> [Selected excerpt]:
If anything, investors are taking heart from the prospect of more
stimulus from Beijing in the coming weeks, as well as the European
Central Bank as early as next week.
"The countdown to the ECB meeting begins and the poor inflation and
core inflation numbers from the euro zone points to more easing from
(ECB president) Mario Draghi," said David Madden, market analyst at
IG in London.
Investors unwound bets in safe-haven assets such as government
bonds, with the 10-year U.S. Treasuries yield rising to a four-week
high of 1.85 percent.
The 10-year German Bund yield rose nearly 5 basis points to 0.20
percent, although Germany auctioned five-year bonds at a record low
yield of -0.36 percent .
Gold slipped from its recent high to $1,230 an ounce but is still up
16 percent so far this year. Similarly, oil eased back on Wednesday
but is till up more than 30 percent from its lows struck just three
weeks ago.

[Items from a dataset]
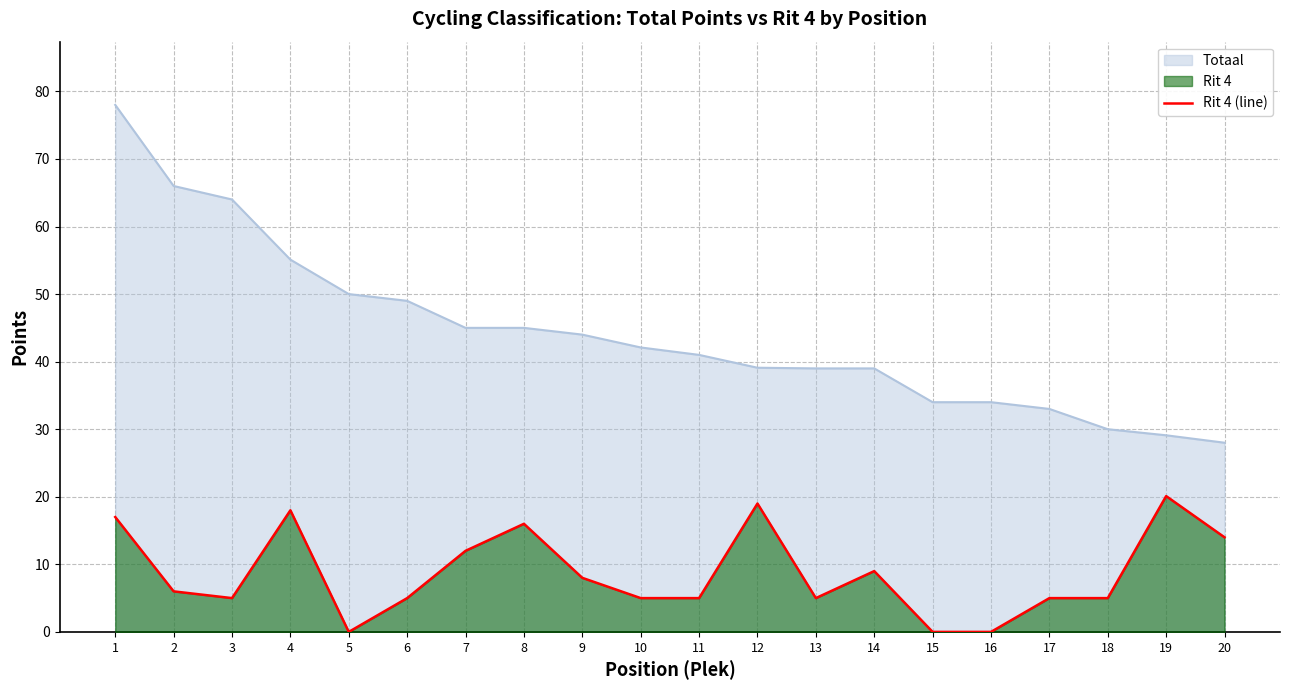

Reading right to left, extract all data points from this chart.

20=14.0	19=20.1	18=5.0	17=5.0	16=0.0	15=0.0	14=9.0	13=5.0	12=19.0	11=5.0	10=5.0	9=8.0	8=16.0	7=12.0	6=5.0	5=0.0	4=18.0	3=5.0	2=6.0	1=17.0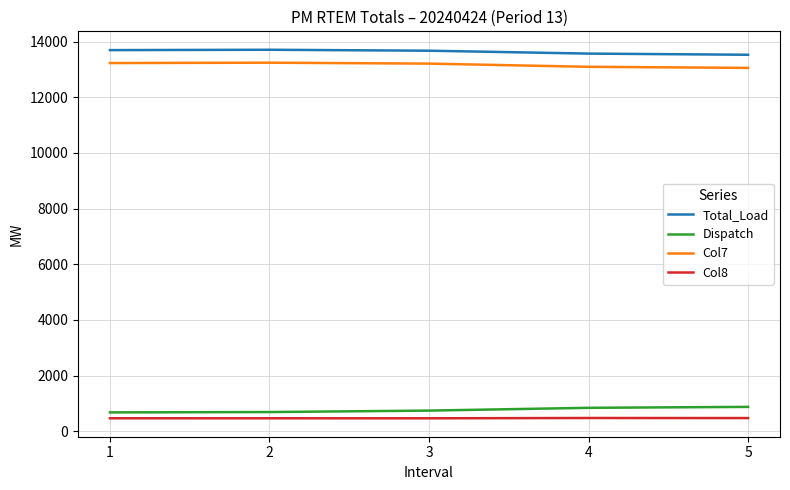

What is the total value across all series at 5?

27934.9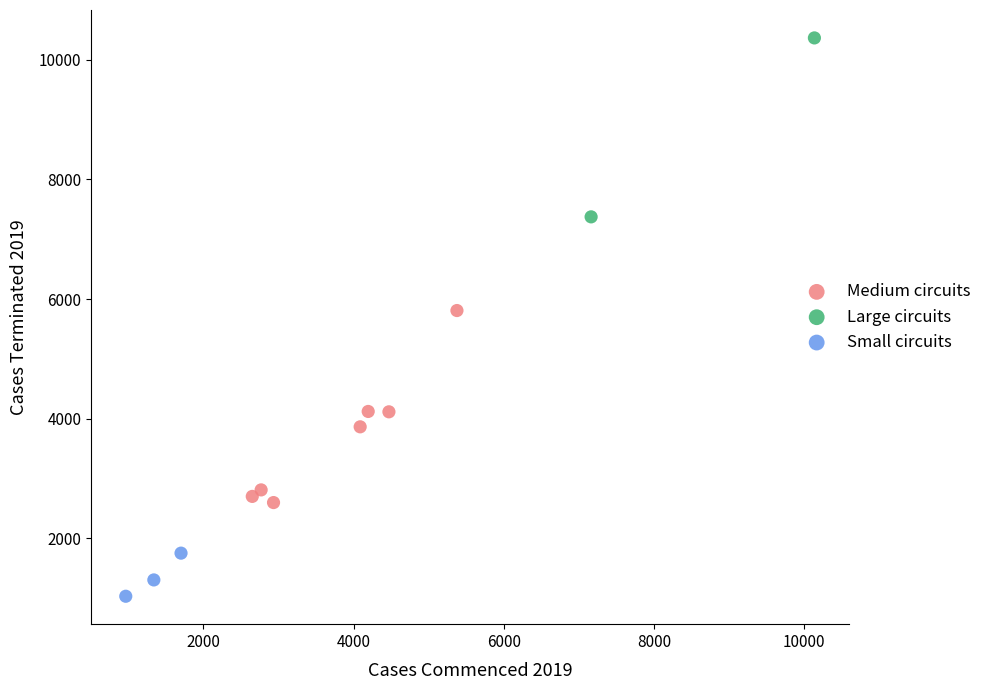

Which series contains the highest Y value?

Large circuits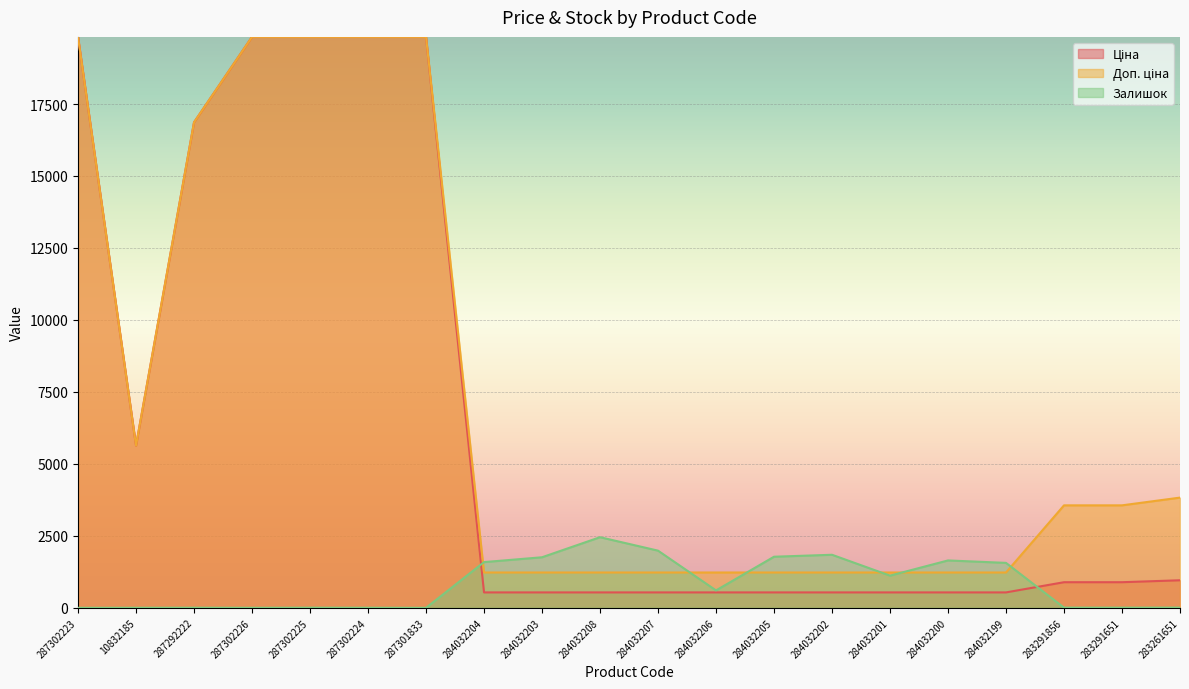

Does the chart display data point markers on the line(s)?

No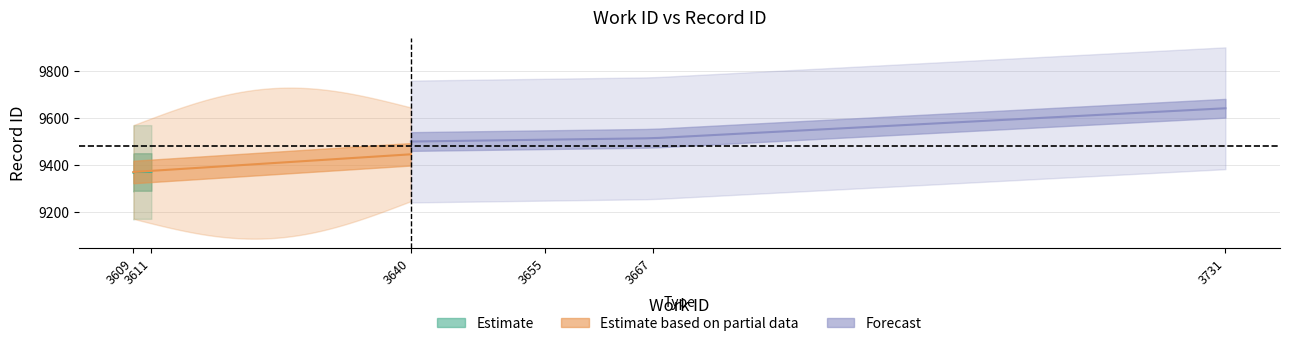

What is the approximate value of work_id at 3731, to the nearest 5?

3730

> [Work to complete]:
a. List every figure that the market report gives in percent, along with what each one describes.
b. Carry on writing the market report from the point where it ends.

> [Results of the exercise]:
a.
- 1.85 percent: the four-week high reached by the 10-year U.S. Treasuries yield
- 0.20 percent: the level the 10-year German Bund yield rose to
- -0.36 percent: the record low yield at which Germany auctioned five-year bonds
- 16 percent: how much gold is still up so far this year
- More than 30 percent: how far oil is still up from the lows struck three weeks ago

b.
Brent crude futures fell 1 percent to $36.48 a barrel, after hitting
an eight-week high of $37.25 on Tuesday. U.S. crude futures were
down 2 percent at $33.74 a barrel after hitting a one-month high of
$34.76 on Tuesday.
The dollar rose to 114.40 yen, recovering further from near 111 last
month. The euro was steady near Tuesday's one-month low of $1.08340,
under pressure from the expectations the ECB will step up monetary
stimulus next week.
Markets were also keeping an eye on U.S. "Super Tuesday", where
Republican Donald Trump and Democrat Hillary Clinton took big steps
toward securing their parties' presidential nominations.